作業依頼 A: NTT MEI Labs発足の文章の「NTT Research, Inc.に医療や健康(ヘルスケア)の分野における情報技術の基礎研究拠点としてMedical」から「友池 仁暢(ともいけ ひとのぶ)」までのすべてを、「生体情報」を「バイオ情報」に改めて編集してください。
作業依頼 B: NTT MEI Labs発足の文章を、最後の文の後から書き継いでください。

本文抜粋:
***
Medical & Health Informatics Laboratoriesの発足

NTT Research, Inc.に医療や健康(ヘルスケア)の分野における情報技術の基礎研究拠点としてMedical & Health Informatics Laboratories(NTT MEI Labs:生体情報処理研究所)が発足しました。本稿では、生体情報をめぐる社会の変化と新しい研究所の取り組みについて紹介します。

 

友池 仁暢(ともいけ ひとのぶ)

NTT Research, Inc. NTT MEI Labs 所長

生体情報研究の歴史

2018年11月28日、次世代技術の基礎研究を担う3つの海外新研究所の設立がNTTから報道発表されました。医療分野については、「プレシジョン・メディシン(精密医療)につながるAIなど生体情報の分析技術に取り組みます」と方針が示されました。半年余の準備を経て2019年7月1日にMedical & Health Informatics Laboratories(NTT MEI Labs)が発足しました。
生体情報の研究の歴史は1962年日本ME(Medical Electronics and Biological Engineering)学会創立にさかのぼります。近年になって、生体情報の範囲は医療でのICT(Information and Communication Technology)の活用が進むにつれてより広くなってきました。その変化の速さは、Translational Medicineという分野の名称が、数年を経ずしてTranslational Bioinformaticsと変更になったことからも伺えます(1)。AMIA(American Medical Informatics Association)のTranslational Bioinformaticsが何を包含する分野なのかという説明はいまや古典に属するものかもしれませんが、「... the development of storage, analytic, and interpretive methods to optimize the transformation of increasingly voluminous biomedical data into proactive, predictive, preventative, and participatory health. Translational bioinformatics includes research on the development of novel techniques for the integration of biological and clinical data and the evolution of clinical informatics methodology to encompass biological observations.」とあります。研究分野を広くとらえ、かつ研究が何をめざすのか(研究の出口)についても明確にしています。NTTが提唱する Smart Worldに近い概念といえるでしょう(2)。したがって、NTT MEI Labsが取り組む生体情報の範囲は、バイオロジカルな現象だけでなく、診療録の情報、ゲノムの情報、情報処理技術も含まれることになります。
医療の研究は、実験室医学研究、臨床研究(非侵襲・侵襲、観察・介入)、疫学研究に大別されます。生体情報やデータサイエンスはこれらの3領域の対象あるいは解析手段として重要な位置を占めます。このように各研究分野を横断する情報技術を基礎研究対象とした研究所の構想は、NTT MEI Labsのほかに例をみないでしょう。
***
表示資料:
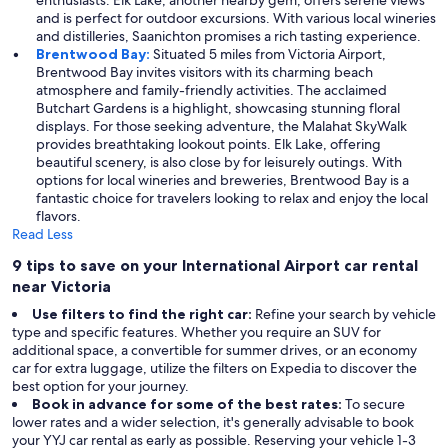
enthusiasts. Elk Lake, another nearby gem, offers serene views
and is perfect for outdoor excursions. With various local wineries
and distilleries, Saanichton promises a rich tasting experience.
Brentwood Bay:
Situated 5 miles from Victoria Airport,
Brentwood Bay invites visitors with its charming beach
atmosphere and family-friendly activities. The acclaimed
Butchart Gardens is a highlight, showcasing stunning floral
displays. For those seeking adventure, the Malahat SkyWalk
provides breathtaking lookout points. Elk Lake, offering
beautiful scenery, is also close by for leisurely outings. With
options for local wineries and breweries, Brentwood Bay is a
fantastic choice for travelers looking to relax and enjoy the local
flavors.
Read Less
9 tips to save on your International Airport car rental
near Victoria
Use filters to find the right car:
Refine your search by vehicle
type and specific features. Whether you require an SUV for
additional space, a convertible for summer drives, or an economy
car for extra luggage, utilize the filters on Expedia to discover the
best option for your journey.
Book in advance for some of the best rates:
To secure
lower rates and a wider selection, it's generally advisable to book
your YYJ car rental as early as possible. Reserving your vehicle 1-3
***
回答欄 A:
NTT Research, Inc.に医療や健康(ヘルスケア)の分野における情報技術の基礎研究拠点としてMedical & Health Informatics Laboratories(NTT MEI Labs:バイオ情報処理研究所)が発足しました。本稿では、バイオ情報をめぐる社会の変化と新しい研究所の取り組みについて紹介します。

 

友池 仁暢(ともいけ ひとのぶ)

回答欄 B:
医療と健康における情報の特徴

診断、治療、予防は診療録に記録として残されています。日本は、国民皆保険が達成されていますので、診療録は医療保健行政の公的記録だともいえます。これらの情報を研究開発に利用することは目的外使用になりますので禁じられてきました。また、臨床研究における情報の収集とその利活用は、患者への十分な説明とその結果としての文書同意が研究実施の前提となります。そのうえで、集められた情報が適正に管理されているという実務と実体を伴うことが研究遂行の条件になります。スマートフォンやさまざまな携帯デバイスのアプリは健康のモニタ情報を提供していますが、それらを収集し、データとして利活用することは、個人情報保護の規定から、臨床研究と同様の手続きが求められています。NTT MEI Labsが海外で臨床の基礎的研究を行う場合は、それぞれの国における個人情報保護法を遵守することになります。米国においてはHIPAA(Health Insurance Portability and Accountability Act)、欧州においては2018年5月25日から改正施行されている「一般データ保護規則(GDPR: General Data Protection Regulation)」の条件を満たさねばなりません。
近年、医療とヘルスケアの領域でもイノベーションが強調されています。産業やビジネスの世界で重要視されている特許や知財についての考え方もこの領域に強く浸透しつつあります。デバイスの開発や生体機能の新規発見等は知財として周到な手続きが必要になっています。したがって、NTT MEI Labsの基礎研究についても規範や規制についての幅広い理解が研究の企画・運営に必要な条件となります。
臨床におけるデータの利活用に関する国内の動きをみると、個人情報保護の理念が、時間をかけて一歩一歩、さまざまな方向で確立されてきた経緯を伺うことができます。診療情報・健康情報の電子化のあるべき姿については、2001年厚生労働省が公表した「保健医療分野の情報化に向けてのグランドデザイン」が嚆矢となりました(3)。「個人情報の保護に関する法律」は2005年に全面施行され(4)、2015年に改正されました。2018年5月には匿名化によるデータの共有などの「医療分野の研究開発に資するための匿名加工医療情報に関する法律(次世代医療基盤法)」が施行されるに至っています(5)。このように、診療データの個人情報保護の受け止め方が多くのコンセンサス、試験的取り組み、法令成立と時間をかけた検討と整備が重畳化して進んできています。
近年、地域医療連携やEHR(Electronic Health Record)における医療情報が異なる医療機関の間で随時に相互に参照することも求められるようになりました。国は、「健康・医療戦略推進法(平成26年法律第48号)」を制定し、医療・介護・健康分野のデジタル基盤の構築を進めています(6)。
このように、生体情報の基礎研究は社会の倫理(Ethical)、法律(Legal)や規範(Social Implication)と密接なかかわりを持ちながら進む領域であることが分かります。このとらえ方はELSIと略称されています(7)。また、その到達点はより良い健康や医療でありますので、社会実装の視点・工夫も欠かせぬ重要な点だと思われます。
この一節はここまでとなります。